First generation RESPITE demonstrator was originally planned to be on the SpeechDat Car database from Matra. However, Matra have left and we do not have this database. It was agreed to use Aurora 2.0 instead. Several partners already have this.
The number of possible tests (involving combinations of different features, different speech enhancement techniques prior to feature extraction, etc., as well as the possibility of training either with clean data, or mixed clean and noisy data) is very large. Before running more tests on either system, we therefore need to consider carefully which tests should be run. ACTION: agree on which tests we should start running.
Most partners are currently using whole-word HMMs with small vocabulary recognition tasks. ACTION: we still need to decide the exact HMM topology which each demonstrator will use.
Do we intend to also test with sub-word HMMs? This may not be necessary for the demonstrators, but it would certainly be desireable to test at least our best systems on medium sized vocabulary CSR as well, which would require monophone or triphone models.
Do we want to test missing-data using data imputation? Andrej had some quite good results combining SS with MD imputation.
For some of the more exotic experimental systems, it might be a good idea to do a quick complexity study before bothering to test them on a system which is aimed at real-time processing.

Report on both demonstrators due March 2001.

Psycho-acoustics: plans and products

Bill's report on the psycho-acoustics group discussion to go here

Scope for interaction between different techniques presented

Several areas of potentially useful interaction between the different techniques presented were identified. Summary of ideas will be presented as a clickable grid to go here - soon.

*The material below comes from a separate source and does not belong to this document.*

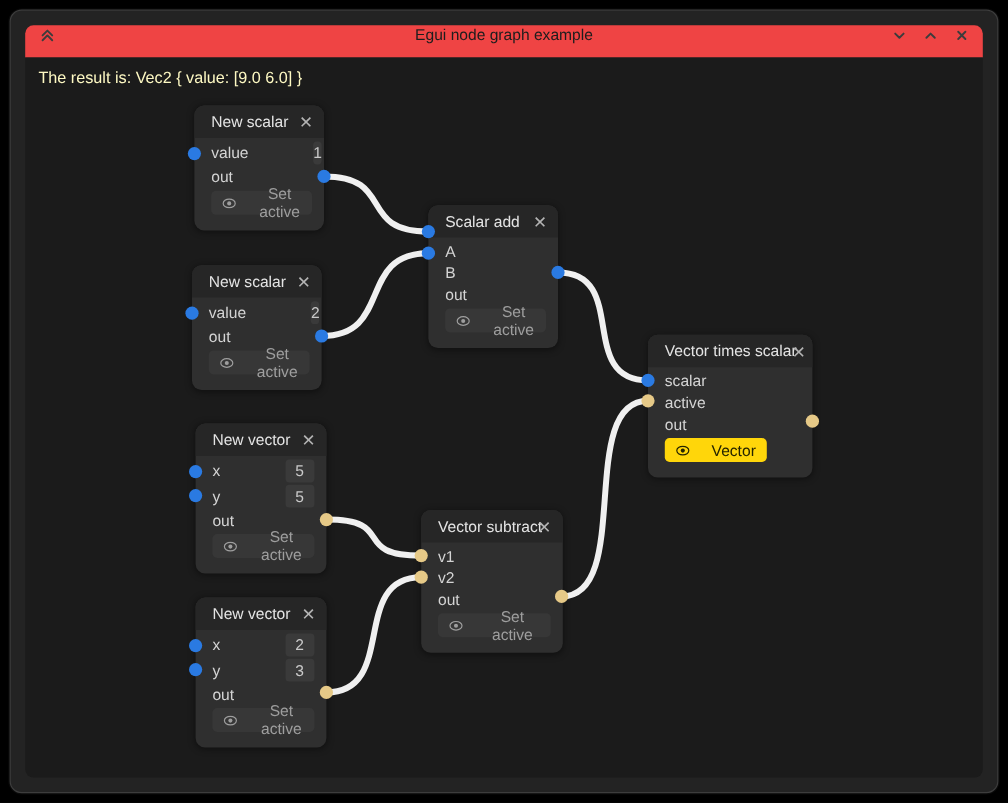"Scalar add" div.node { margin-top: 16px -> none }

SPHEAR & RESPITE steering comittee - See the private pages of SPHEAR & RESPITE

Jordy's slot

It will be very nice to have a standard test database.
Liked CASA work. If they havn't done this already, its important that CASA people check the wide litterature on correlograms.
Could multi-source decoder idea be taken down to the level of individual time/freq pixels?

Answer (Andrew Moris) - that sounds very like the HMM/GME approach which I presented at this meeting, but with the data vector covering several speech frames instead of just one. The optimal size of data window as used in HMM/ANN ASR is around 100 ms (9 frames). The problem here (baring quantum computers) is the number of different possible positions of missing data components within this window, and the time it takes to evaluate the posterior state probabilities for each one. I would guess that about 10 different positions of missing data is feasible, and 10 is a lot less that 2^(9*20).

You should feel pretty good about the work you're doing.

Imminent deliverables

ACTION: For end of this year

"Interfacing CASA to speech recognition". Concerns mostly Fred and Jon.
"Experiments in human speech perception". Laurent to reminf Fred about something he did in this line.
Documented software for multi-stream speech recognition (IDIAP, FPM)

STRUT onto web, with pointer to documentation?
RBF/GME software? (undocumented, over 9000 lines of C code)

ACTION: For end of this month

"Combining multi-stream with missing-data approaches" (IDIAP, report, not software). All multi-band is MS+MD. So is HMM/GME. Should not be hard to do a quick summary report, and refer to various recent publications.
"Multi-source decoder and report" (Sheffield)

AOB

Phil noted that "ICP part in RESPITE demonstrator has to be discussed"

Forthcoming meetings

RESPITE: Thurs Jan 25th, Fri 26th in Luxembourg - Phil to check

SPHEAR: Fri 6th, Sat 7th April in Keele

CRAC: Sun 2nd December 2001 (replaces the joint SPHEAR/RESPITE meeting for next year).